Young folks like to go to town. They rove the streets and gather in flocks. They joke and flirt and flex the growing muscles of teenage socialization, laughing, shouting, showing off. Sometimes crowds get out of hand. Some kids do things they shouldn’t.

Something like this goes on most places. It’s a time-honored tradition in Ridgefield.

Today students from East Ridge Middle School are the concern. They have been for decades. But Ridgefielders who grew up here in the ’50s, ’60s and early ’70s can remember days when students from the old high school on East Ridge would flood the town after school, annoying adults and troubling merchants. A series of spots served as the central gathering place: Squash’s in the days when it had a soda fountain, later a restaurant called The Family Room, located where Steve’s Bagels is today.
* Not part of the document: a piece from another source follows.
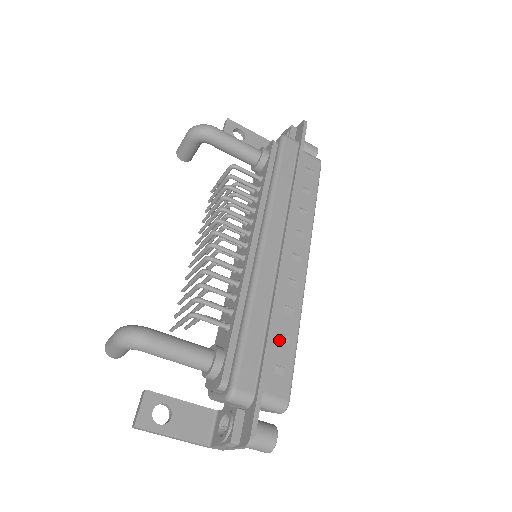
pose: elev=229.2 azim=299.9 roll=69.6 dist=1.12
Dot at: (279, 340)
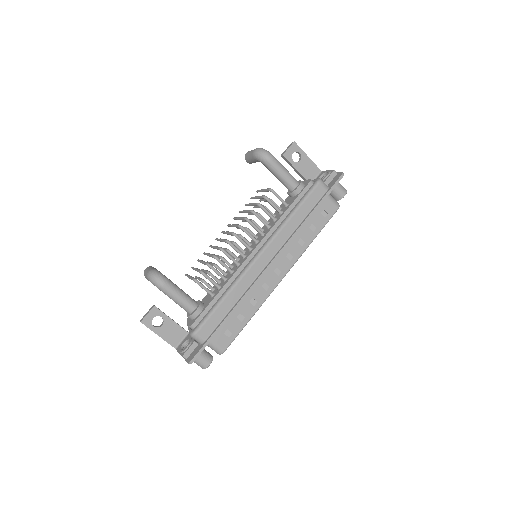
Dot at: (238, 316)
The town’s decision to build the “new” high school out on North Salem Road, miles out of town, was widely believed to have been motivated by a desire to end of the after-school invasion of the village.

Writing about the Fridays on Main initiative in The Press last week, Dr. Carol Mahlstedt of Project Resilience said of the middle schoolers: “Learning how to socialize in less structured social situations is an important developmental step for them…” This seems even more true today. Kids growing up in Ridgefield are so often shuttled from one adult-run improvement program to another — sports practices, play rehearsals, music and dance, enrichment programs, tutoring and test prep. When they aren’t in a program, kids too often opt for the semi-isolation offered by the computer or smartphone screen.

Friday’s on Main strives for a nice balance of adult support and freedom for the young — kids agree to a code of conduct, and should feel some sense of ownership. They drop their backpacks at the church barn, get a snack, and head into town, returning to be picked up by parents.

To succeed it will need participation by the kids, and support — and patience — from the adults.